(Images with localized body landmarks)
--
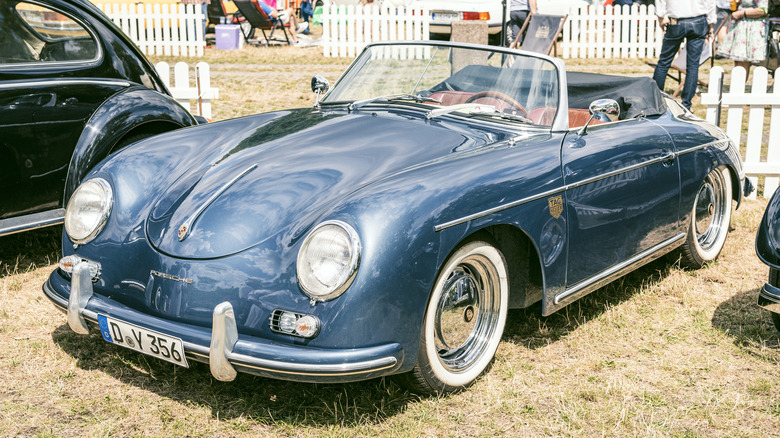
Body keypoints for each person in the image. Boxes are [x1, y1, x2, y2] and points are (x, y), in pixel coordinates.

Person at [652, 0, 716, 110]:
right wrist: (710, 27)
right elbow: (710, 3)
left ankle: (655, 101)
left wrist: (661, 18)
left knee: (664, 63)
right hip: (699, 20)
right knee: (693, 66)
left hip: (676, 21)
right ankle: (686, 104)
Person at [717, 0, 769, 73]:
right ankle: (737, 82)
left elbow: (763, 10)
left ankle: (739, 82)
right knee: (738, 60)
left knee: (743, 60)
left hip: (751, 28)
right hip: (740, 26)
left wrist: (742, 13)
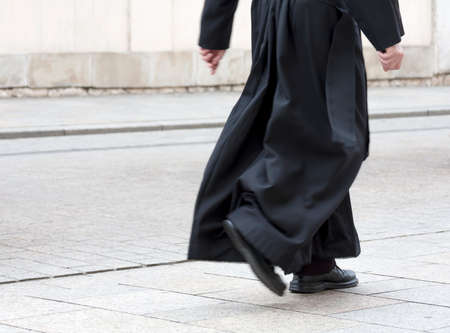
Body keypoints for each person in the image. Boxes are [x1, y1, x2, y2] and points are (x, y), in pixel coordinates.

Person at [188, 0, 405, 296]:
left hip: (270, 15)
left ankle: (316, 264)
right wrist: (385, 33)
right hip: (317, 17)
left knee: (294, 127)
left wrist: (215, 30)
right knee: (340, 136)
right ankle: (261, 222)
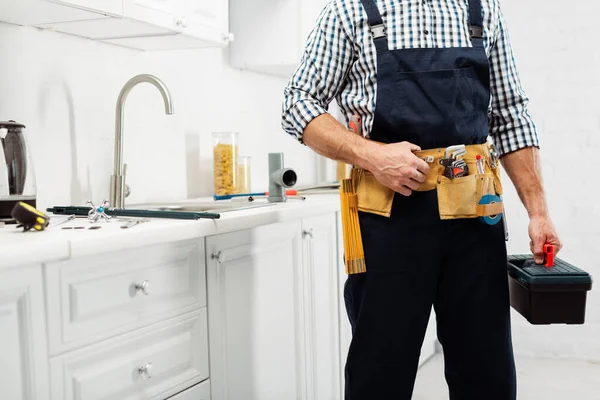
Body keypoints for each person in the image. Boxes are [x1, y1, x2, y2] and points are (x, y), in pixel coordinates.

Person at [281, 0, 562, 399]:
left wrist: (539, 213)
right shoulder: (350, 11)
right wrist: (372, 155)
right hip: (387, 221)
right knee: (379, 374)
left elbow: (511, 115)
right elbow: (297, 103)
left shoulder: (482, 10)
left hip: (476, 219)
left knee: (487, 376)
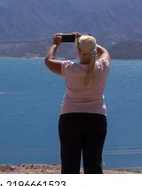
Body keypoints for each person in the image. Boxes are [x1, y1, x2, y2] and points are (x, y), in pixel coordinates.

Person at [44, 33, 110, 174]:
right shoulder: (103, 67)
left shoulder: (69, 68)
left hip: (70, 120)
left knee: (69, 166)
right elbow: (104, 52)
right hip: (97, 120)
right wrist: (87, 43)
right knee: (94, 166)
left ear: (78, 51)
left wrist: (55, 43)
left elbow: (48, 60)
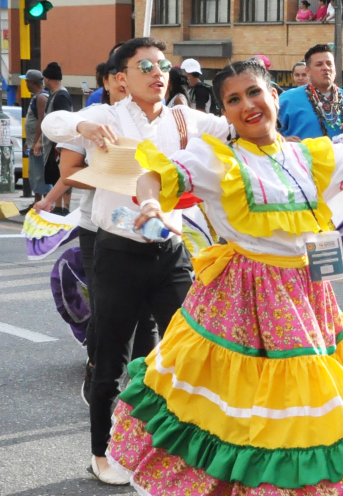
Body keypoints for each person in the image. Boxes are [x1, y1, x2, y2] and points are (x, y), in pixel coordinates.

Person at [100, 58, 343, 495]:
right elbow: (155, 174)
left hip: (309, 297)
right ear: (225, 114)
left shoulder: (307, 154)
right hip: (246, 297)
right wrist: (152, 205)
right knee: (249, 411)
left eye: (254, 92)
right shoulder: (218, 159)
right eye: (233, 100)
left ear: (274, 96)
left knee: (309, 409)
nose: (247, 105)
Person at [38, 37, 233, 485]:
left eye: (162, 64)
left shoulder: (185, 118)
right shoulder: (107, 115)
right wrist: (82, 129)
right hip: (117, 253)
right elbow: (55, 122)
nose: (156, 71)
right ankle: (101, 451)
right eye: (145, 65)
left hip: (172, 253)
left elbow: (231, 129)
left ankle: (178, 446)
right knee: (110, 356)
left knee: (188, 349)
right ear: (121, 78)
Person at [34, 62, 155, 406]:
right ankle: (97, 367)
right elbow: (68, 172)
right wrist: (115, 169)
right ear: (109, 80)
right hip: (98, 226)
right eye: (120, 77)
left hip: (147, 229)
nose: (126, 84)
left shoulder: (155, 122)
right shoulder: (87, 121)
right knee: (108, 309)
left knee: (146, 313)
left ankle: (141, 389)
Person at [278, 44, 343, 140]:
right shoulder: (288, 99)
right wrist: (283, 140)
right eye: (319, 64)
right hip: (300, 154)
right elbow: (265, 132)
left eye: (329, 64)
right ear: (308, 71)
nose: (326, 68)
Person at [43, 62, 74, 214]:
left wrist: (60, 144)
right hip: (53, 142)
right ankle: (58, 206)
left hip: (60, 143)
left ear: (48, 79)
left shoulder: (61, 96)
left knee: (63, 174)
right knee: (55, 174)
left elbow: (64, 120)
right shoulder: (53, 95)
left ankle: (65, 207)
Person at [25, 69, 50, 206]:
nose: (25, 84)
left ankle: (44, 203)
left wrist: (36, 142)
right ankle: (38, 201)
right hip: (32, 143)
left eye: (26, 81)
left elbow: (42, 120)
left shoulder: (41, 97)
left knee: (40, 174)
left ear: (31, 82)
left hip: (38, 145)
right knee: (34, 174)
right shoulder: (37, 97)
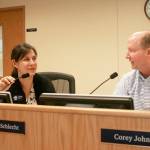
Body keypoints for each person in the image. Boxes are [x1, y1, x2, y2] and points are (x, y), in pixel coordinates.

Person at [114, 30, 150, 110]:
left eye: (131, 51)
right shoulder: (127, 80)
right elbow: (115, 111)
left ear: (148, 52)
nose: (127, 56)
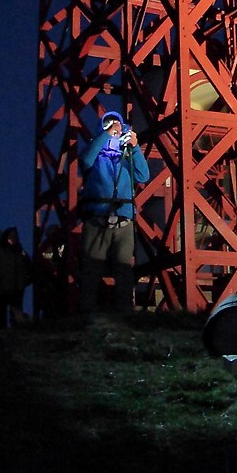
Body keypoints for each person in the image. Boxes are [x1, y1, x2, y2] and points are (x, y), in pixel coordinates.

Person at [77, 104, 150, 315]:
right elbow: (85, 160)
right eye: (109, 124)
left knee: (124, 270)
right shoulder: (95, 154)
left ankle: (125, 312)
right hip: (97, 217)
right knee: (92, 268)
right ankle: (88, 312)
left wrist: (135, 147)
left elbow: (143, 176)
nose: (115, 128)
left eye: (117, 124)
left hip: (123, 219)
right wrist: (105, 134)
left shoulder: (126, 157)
--
Reproduce the records above word for word, without the images.

● **Written response**
Body keypoints for each person in the image. Boxes are [x1, y1, x2, y2] and points are (x, y), in pixel coordinates.

Person at [652, 0, 716, 110]:
right wrist: (710, 27)
right elbow: (710, 3)
left ankle: (655, 101)
left wrist: (661, 18)
left knee: (664, 63)
right hip: (699, 20)
right knee: (693, 66)
left hip: (676, 21)
right ankle: (686, 104)
Person at [717, 0, 769, 73]:
right ankle: (737, 82)
left elbow: (763, 10)
left ankle: (739, 82)
right knee: (738, 60)
left knee: (743, 60)
left hip: (751, 28)
right hip: (740, 26)
left wrist: (742, 13)
Body keypoints for each person in the image. Boxes are [x1, y1, x2, y2] and points are (x, y), in pixel coordinates.

Person at [188, 0, 405, 296]:
left hip: (270, 15)
left ankle: (316, 264)
right wrist: (385, 33)
right hip: (317, 17)
left knee: (294, 127)
left wrist: (215, 30)
right knee: (340, 136)
right ankle: (261, 222)
Body keypoints for each person in the image. Boxes are [x1, y1, x2, y2] and points are (x, y), in pixel coordinates.

Person at [281, 0, 562, 399]:
left wrist: (539, 213)
right shoulder: (350, 11)
right wrist: (372, 155)
right hip: (387, 221)
right knee: (379, 374)
left elbow: (511, 115)
right elbow: (297, 103)
left shoulder: (482, 10)
left hip: (476, 219)
left knee: (487, 376)
Body keypoints for each person in the image. Boxes are [x1, y1, x2, y2] and points are (x, y), in pixel coordinates.

Person at [44, 33, 110, 174]:
right shoulder: (103, 67)
left shoulder: (69, 68)
left hip: (70, 120)
left knee: (69, 166)
right elbow: (104, 52)
right hip: (97, 120)
right wrist: (87, 43)
right knee: (94, 166)
left ear: (78, 51)
left wrist: (55, 43)
left elbow: (48, 60)
Body keypoints for each person in the image. Boxes are [x1, y1, x2, y2] and points are (x, y), in pixel coordinates.

Person at [100, 58, 343, 495]:
right elbow: (155, 174)
left hip: (309, 297)
right ear: (225, 114)
left shoulder: (307, 154)
right hip: (246, 297)
right wrist: (152, 205)
right knee: (249, 411)
left eye: (254, 92)
right shoulder: (218, 159)
right eye: (233, 100)
left ear: (274, 96)
left knee: (309, 409)
nose: (247, 105)
Person at [38, 37, 233, 485]:
left eye: (162, 64)
left shoulder: (185, 118)
right shoulder: (107, 115)
right wrist: (82, 129)
right hip: (117, 253)
right elbow: (55, 122)
nose: (156, 71)
right ankle: (101, 451)
right eye: (145, 65)
left hip: (172, 253)
left elbow: (231, 129)
left ankle: (178, 446)
right knee: (110, 356)
left knee: (188, 349)
right ear: (121, 78)
Person at [34, 62, 155, 406]:
right ankle: (97, 367)
right elbow: (68, 172)
right wrist: (115, 169)
right ear: (109, 80)
right hip: (98, 226)
right eye: (120, 77)
left hip: (147, 229)
nose: (126, 84)
left shoulder: (155, 122)
right shoulder: (87, 121)
right knee: (108, 309)
left knee: (146, 313)
left ankle: (141, 389)
Person at [278, 44, 343, 140]:
right shoulder: (288, 99)
right wrist: (283, 140)
right eye: (319, 64)
right hip: (300, 154)
right elbow: (265, 132)
left eye: (329, 64)
right ear: (308, 71)
nose: (326, 68)
Person at [43, 62, 74, 214]:
left wrist: (60, 144)
right hip: (53, 142)
right ankle: (58, 206)
left hip: (60, 143)
left ear: (48, 79)
left shoulder: (61, 96)
left knee: (63, 174)
right knee: (55, 174)
left elbow: (64, 120)
right shoulder: (53, 95)
left ankle: (65, 207)
Person at [25, 69, 50, 206]:
nose: (25, 84)
left ankle: (44, 203)
left wrist: (36, 142)
right ankle: (38, 201)
right hip: (32, 143)
left eye: (26, 81)
left elbow: (42, 120)
left shoulder: (41, 97)
left knee: (40, 174)
left ear: (31, 82)
left hip: (38, 145)
right knee: (34, 174)
right shoulder: (37, 97)
Body keypoints for each person in the image. Boxes are [x1, y1, x2, y2] and points are (x, y), in pixel coordinates.

Person at [114, 30, 150, 110]:
left eye: (131, 51)
right shoulder: (127, 80)
right elbow: (115, 111)
left ear: (148, 52)
nose: (127, 56)
Body keypoints for each person in the image. Boxes are [x1, y1, x2, y2] and points are (x, y), in pixel coordinates.

Person at [77, 104, 150, 315]:
right elbow: (85, 160)
right eye: (109, 124)
left knee: (124, 270)
right shoulder: (95, 154)
left ankle: (125, 312)
right hip: (97, 217)
right knee: (92, 268)
right ankle: (88, 312)
left wrist: (135, 147)
left elbow: (143, 176)
nose: (115, 128)
left eye: (117, 124)
left hip: (123, 219)
right wrist: (105, 134)
left shoulder: (126, 157)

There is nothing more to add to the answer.